** Written task **
Apart from the pictures, reproduce the data below exactly as it stands.
··· Records for this task ···
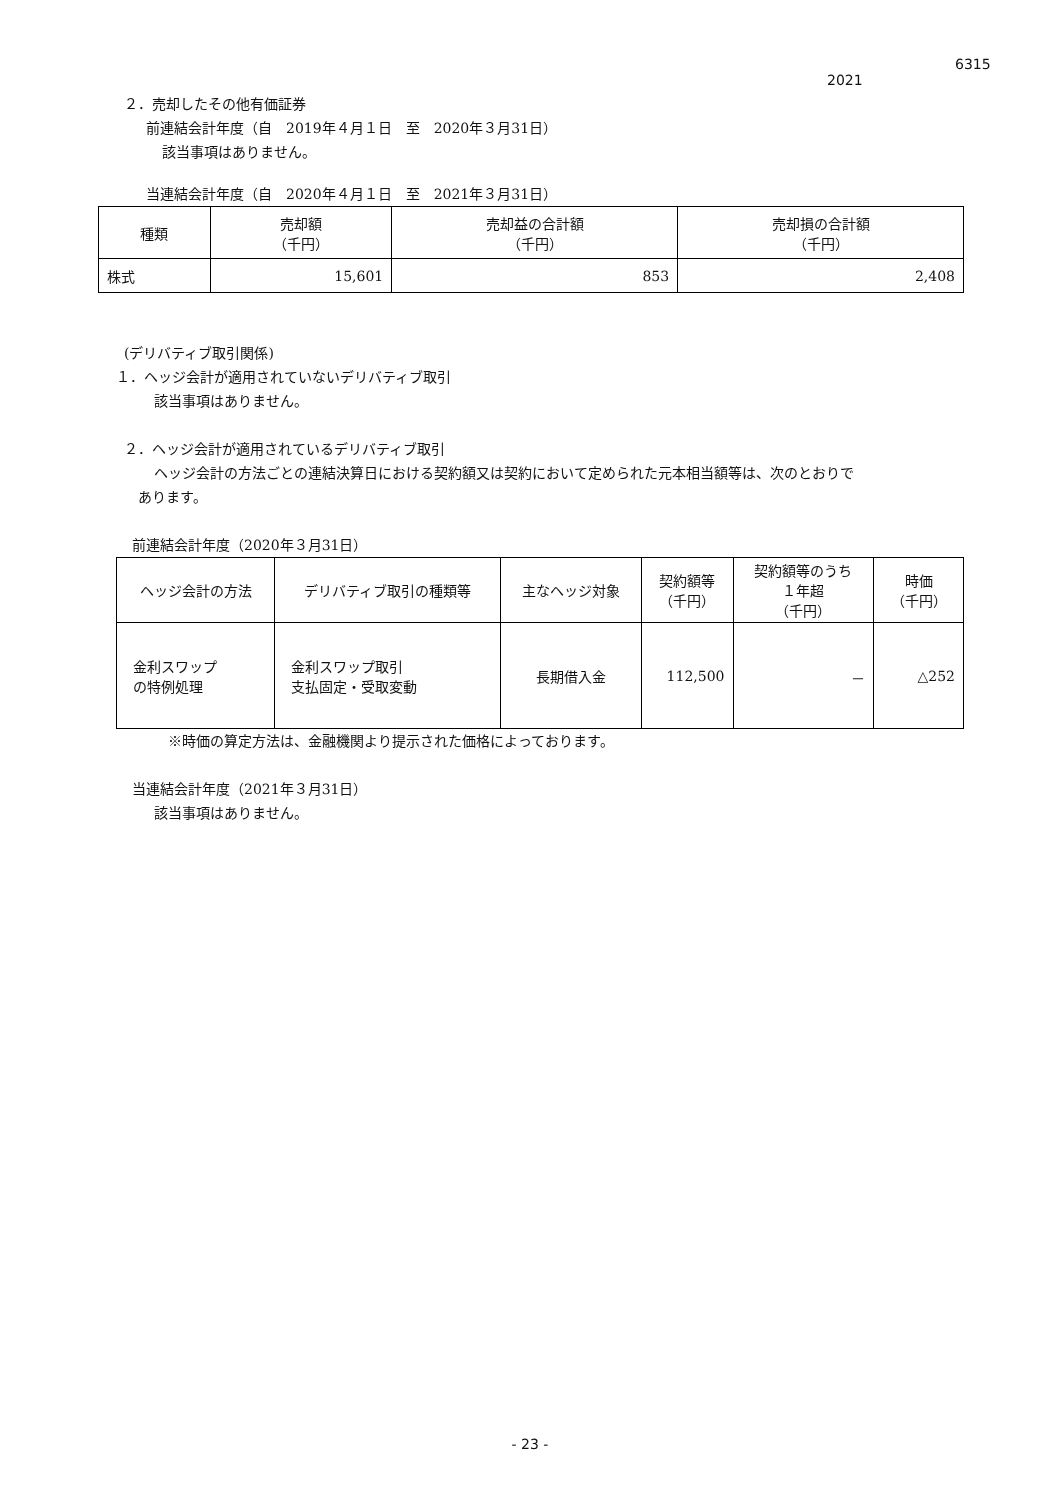6315
2021
２．売却したその他有価証券
前連結会計年度（自　2019年４月１日　至　2020年３月31日）
該当事項はありません。
当連結会計年度（自　2020年４月１日　至　2021年３月31日）
| 種類 | 売却額 （千円） | 売却益の合計額 （千円） | 売却損の合計額 （千円） |
| --- | --- | --- | --- |
| 株式 | 15,601 | 853 | 2,408 |
(デリバティブ取引関係)
１．ヘッジ会計が適用されていないデリバティブ取引
該当事項はありません。
２．ヘッジ会計が適用されているデリバティブ取引
ヘッジ会計の方法ごとの連結決算日における契約額又は契約において定められた元本相当額等は、次のとおりで
あります。
前連結会計年度（2020年３月31日）
| ヘッジ会計の方法 | デリバティブ取引の種類等 | 主なヘッジ対象 | 契約額等 （千円） | 契約額等のうち １年超 （千円） | 時価 （千円） |
| --- | --- | --- | --- | --- | --- |
| 金利スワップ の特例処理 | 金利スワップ取引 支払固定・受取変動 | 長期借入金 | 112,500 | － | △252 |
※時価の算定方法は、金融機関より提示された価格によっております。
当連結会計年度（2021年３月31日）
該当事項はありません。
- 23 -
···
** Output for this exercise **
6315
2021
２．売却したその他有価証券
前連結会計年度（自　2019年４月１日　至　2020年３月31日）
該当事項はありません。
当連結会計年度（自　2020年４月１日　至　2021年３月31日）
| 種類 | 売却額 （千円） | 売却益の合計額 （千円） | 売却損の合計額 （千円） |
| --- | --- | --- | --- |
| 株式 | 15,601 | 853 | 2,408 |
(デリバティブ取引関係)
１．ヘッジ会計が適用されていないデリバティブ取引
該当事項はありません。
２．ヘッジ会計が適用されているデリバティブ取引
ヘッジ会計の方法ごとの連結決算日における契約額又は契約において定められた元本相当額等は、次のとおりで
あります。
前連結会計年度（2020年３月31日）
| ヘッジ会計の方法 | デリバティブ取引の種類等 | 主なヘッジ対象 | 契約額等 （千円） | 契約額等のうち １年超 （千円） | 時価 （千円） |
| --- | --- | --- | --- | --- | --- |
| 金利スワップ の特例処理 | 金利スワップ取引 支払固定・受取変動 | 長期借入金 | 112,500 | － | △252 |
※時価の算定方法は、金融機関より提示された価格によっております。
当連結会計年度（2021年３月31日）
該当事項はありません。
- 23 -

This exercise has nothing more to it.